TRACT – Juchée sur la pointe Nord de l’île, la grande mosquée de Saint-Louis dont l’édification suscita plusieurs remous, est la seule au monde à disposer d’une cloche et d’un cadran d’horloge.
La ville de Saint-Louis conserve de très nombreuses maisons, typiques de l’époque coloniale, avec leur façade de chaux, leur double toiture en tuile, leur balcon en bois et leur balustrade en fer forgé.
Quartier nord de Saint-Louis, au sud de l’avenue Jean Mermoz, la grande mosquée tendue de beige intrique. Remarquable par ses deux minarets carrés au dessus d’un toit de tuiles à double pente, elle a cette curiosité de posséder une cloche dans le minaret de gauche. Autrefois reliée à l’horloge de la mosquée, cette cloche, encore visible de nos jours, carillonnait pour annoncer les heures de prière.
Ce fait pour le moins insolite, s’explique selon la tradition orale, par l’opposition farouche de la communauté des mulâtres de la ville à l’édification de la mosquée. Elle ne cédera qu’après avoir posé deux conditions : la construction de la mosquée en dehors de la ville et l’installation d’une cloche pour annoncer les heures de prières. Ce, pour bannir les appels du muezzin. « Faux ! », rétorque Serigne Amadou Dieng.
Pour ce doyen de 84 ans, imam des 5 prières (comprenez les 5 prières de la journée), cette version est totalement erronée. Trouvé dans la chambre qui lui sert de refuge dans l’enceinte de la mosquée, le vieil homme cloué au lit par une sévère maladie, tente une esquisse d’explication dans une voix saccadée.

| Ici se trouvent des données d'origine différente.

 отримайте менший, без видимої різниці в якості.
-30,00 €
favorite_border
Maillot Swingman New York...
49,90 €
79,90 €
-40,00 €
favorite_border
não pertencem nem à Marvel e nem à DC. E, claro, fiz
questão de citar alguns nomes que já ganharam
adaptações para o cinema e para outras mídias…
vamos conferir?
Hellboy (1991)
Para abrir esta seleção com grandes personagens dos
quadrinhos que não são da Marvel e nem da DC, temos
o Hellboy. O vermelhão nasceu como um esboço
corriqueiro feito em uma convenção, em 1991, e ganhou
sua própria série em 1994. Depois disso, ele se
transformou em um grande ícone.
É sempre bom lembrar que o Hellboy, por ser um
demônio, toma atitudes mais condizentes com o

Dans un ensemble wax bariolé, les jambes implacablement soudées au sol par une paralysie récente, la voix pâteuse et hachée, le grabataire qui capitalise 75 ans d’existence au sein de la mosquée, confie : « Je fais partie des murs de cette mosquée pour y avoir fait toutes mes humanités. J’étudiais le Coran ici avec mon père. Cette cloche ne carillonnait pas pour annoncer les heures de prière. Elle sonnait plutôt pour donner l’heure. Pour la prière, le muezzin appelait les fidèles par le « nodd » (appel à la prière du muezzin). Il est vrai que du temps de la colonisation, les manifestations étaient interdites entre 12 h et 14 h, mais l’appel à la prière se faisait toujours via le muezzin. »

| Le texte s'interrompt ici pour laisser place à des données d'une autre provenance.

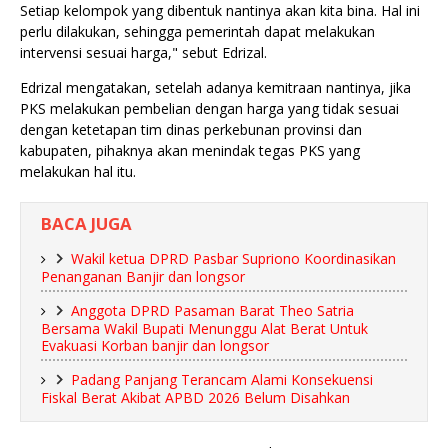
Setiap kelompok yang dibentuk nantinya akan kita bina. Hal ini
perlu dilakukan, sehingga pemerintah dapat melakukan
intervensi sesuai harga," sebut Edrizal.
Edrizal mengatakan, setelah adanya kemitraan nantinya, jika
PKS melakukan pembelian dengan harga yang tidak sesuai
dengan ketetapan tim dinas perkebunan provinsi dan
kabupaten, pihaknya akan menindak tegas PKS yang
melakukan hal itu.
BACA JUGA
Wakil ketua DPRD Pasbar Supriono Koordinasikan
Penanganan Banjir dan longsor
Anggota DPRD Pasaman Barat Theo Satria
Bersama Wakil Bupati Menunggu Alat Berat Untuk
Evakuasi Korban banjir dan longsor
Padang Panjang Terancam Alami Konsekuensi
Fiskal Berat Akibat APBD 2026 Belum Disahkan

À quelle version se fier ? Seul le colon, absent le plus présent aujourd’hui dans la vieille ville, peut en témoigner. Si la présence de la cloche nourrit toutes les polémiques, l’édification de la mosquée, elle, réussit à faire l’unanimité. Même si la version orale s’oppose, à un paragraphe près, à celle plus scientifiquement historique.